Greece Wildfires Destroy Ancient Olive Tree That Was 2,500 Years Old
A historic, 2,500-year-old olive tree on the Greek island of Evia has been destroyed amid ongoing wildfires that have forced thousands of people to flee their homes.
Local resident Apostolis Panagiotou posted images of the tree on Twitter Sunday, showing it before and after the fires.
The tree, which was fertile and still producing olives, was so large that 10 people could fit along the diameter of its trunk, according to the Greek Reporter.
The ancient tree, located in the olive grove of Rovia, even featured in the writings of renowned Greek geographer, philosopher and historian Strabo, who lived about 2,000 years ago.
But images taken after fires ravaged the ancient olive grove in the north of the island show that the tree had been reduced to a hollowed out stump, with only fragments of its trunk remaining.
ΡΟΒΙΕΣ Ευβοίας: Ελιά…2500 χρόνων‼️
— apostolis panagiotou (@appanagiotou) August 8, 2021
Πριν και μετά την ΚΑΤΑΣΤΡΟΦΗ ‼️
Ελαιώνας ΠΑΠΑΔΟΠΟΥΛΟΥ‼️  pic.twitter.com/0wqeZ7hmUO
Catastrophic wildfires continue to rip through parts of the island—Greece's second largest, located just off the mainland to the northeast of Athens—having burned for more than six days.
Two main fire fronts have scorched thousands of hectares of pristine forest, as well as engulfing several villages, Reuters reported.

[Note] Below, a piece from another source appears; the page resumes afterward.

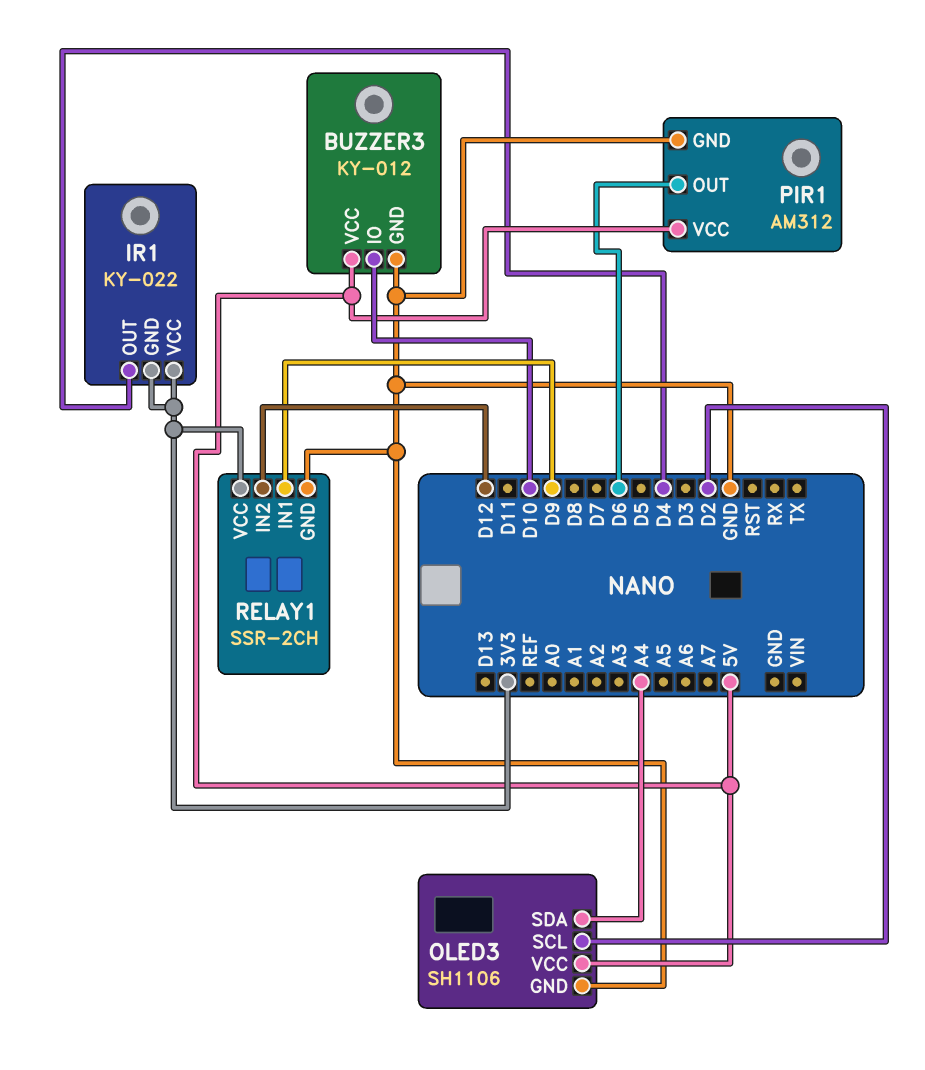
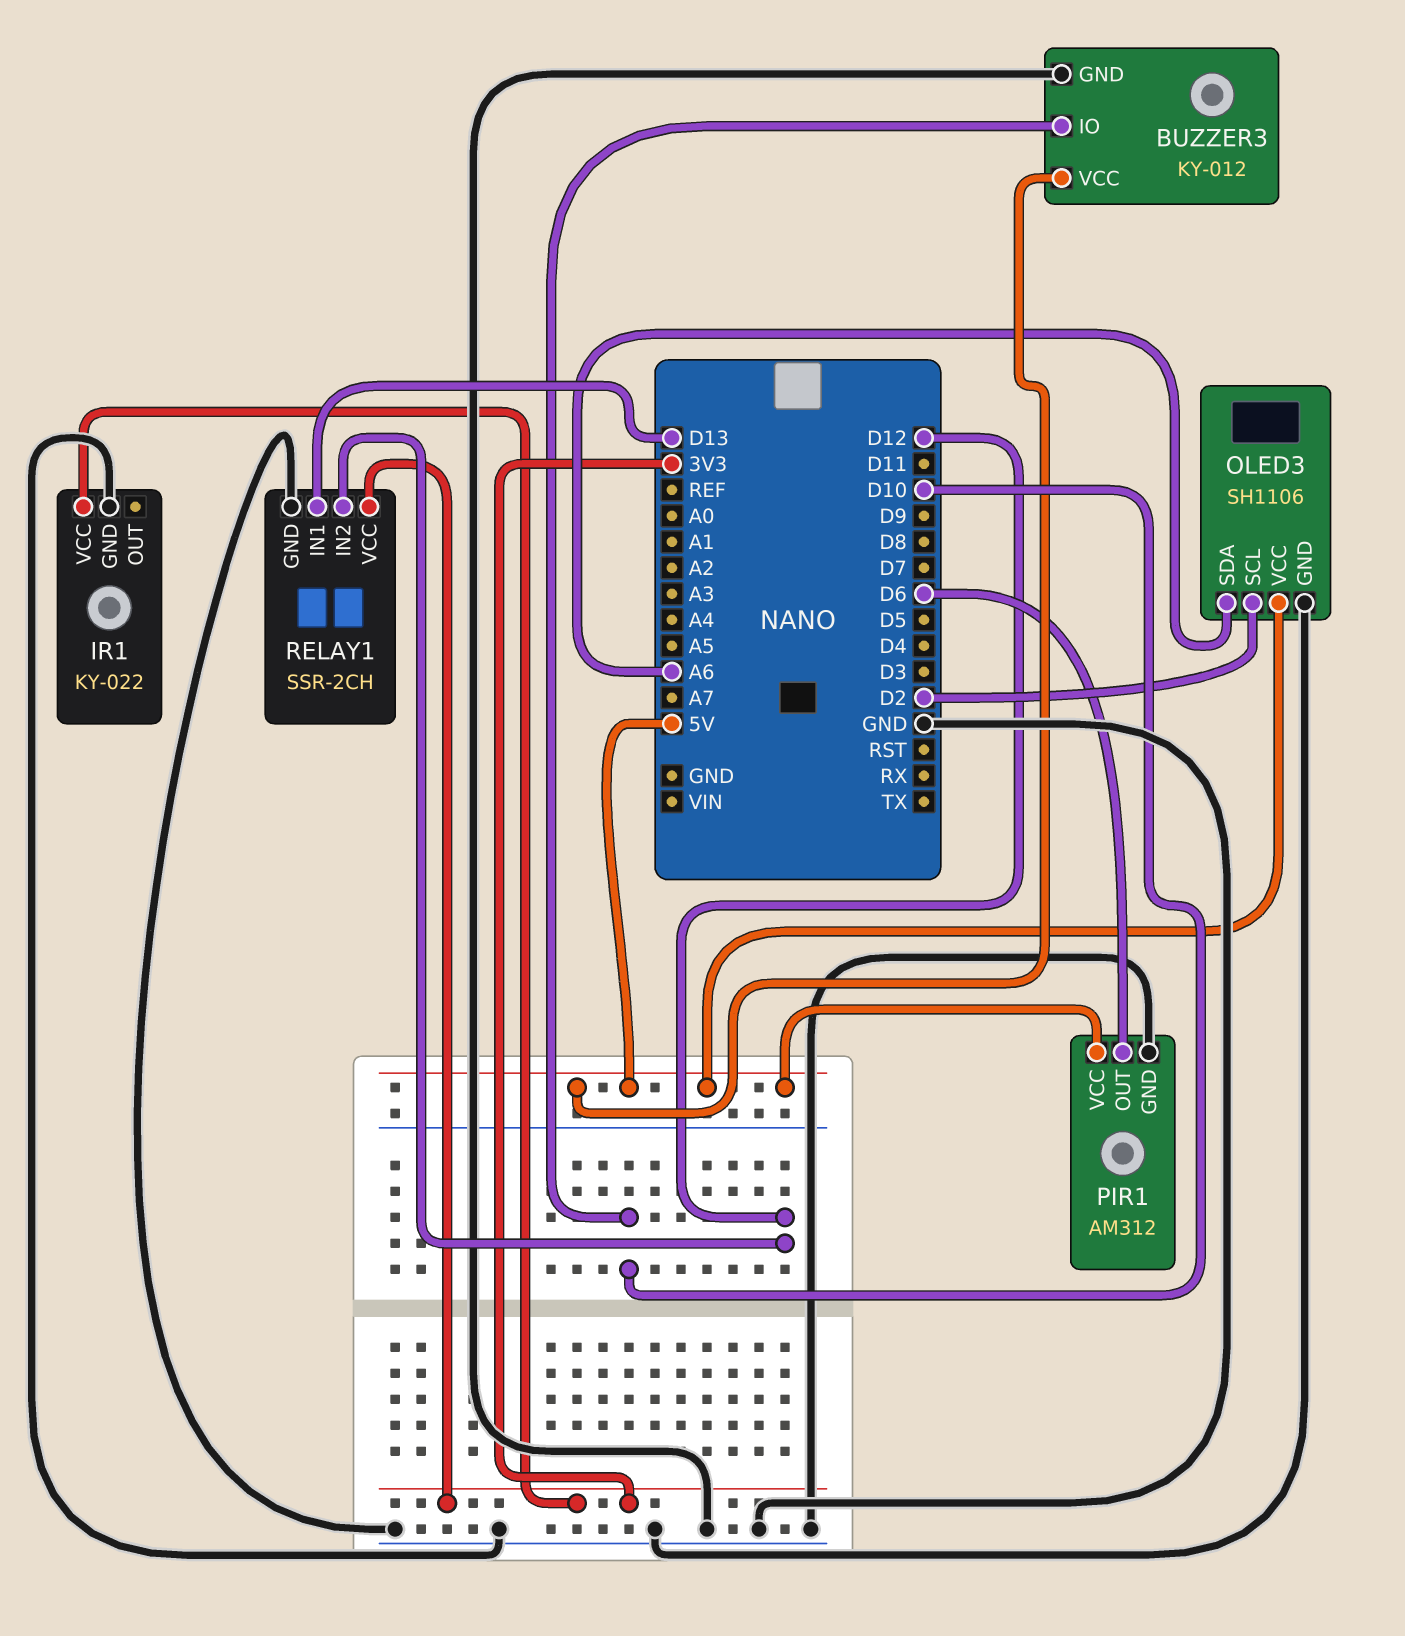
IR1 pin GND: 3V3 -> GND
IR1 pin OUT: D4 -> none
OLED3 pin SDA: A4 -> A6
RELAY1 pin IN1: D9 -> D13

The wildfires have forced many locals to flee their homes, with the coastguard having already evacuated parts of the island, removing more than 2,000 people by sea.
Firefighters have been struggling to keep the blazes at bay with local officials warning that not enough help has been sent.
Giannis Kontzias, mayor of the municipality of Istiaia–Aidipsos in the north of the island told the Greek Reporter on Sunday: "Truth be told, we could have saved much more. I'm making a dramatic appeal [to the Greek authorities] to bring aircraft. Very few of them arrived yesterday, but they were inadequate."
"One after the other our villages fall. One municipal unit after the other is being destroyed completely. What's saved has been saved by volunteers and the soul of the residents of this land. Our children will never see the environment and our land in the same way we saw it. We'll be struggling for decades to bring northern Evia back to what it used to be."
The fires in Evia come amid Greece's most severe heatwave in three decades, with temperatures in some parts of the country exceeding 113 degrees Fahrenheit, creating the perfect conditions for the blazes to spread.
Several wildfires have broken out in the country over the past few days, including blazes just outside of the capital, Athens.
One resident of Evia, who gave her name as Mina, told Reuters after she had boarded a rescue ferry at the town of Pefki: "[It's] like a horror movie. But now this is not the movie, this is real life, this is the horror that we have lived with for the last week."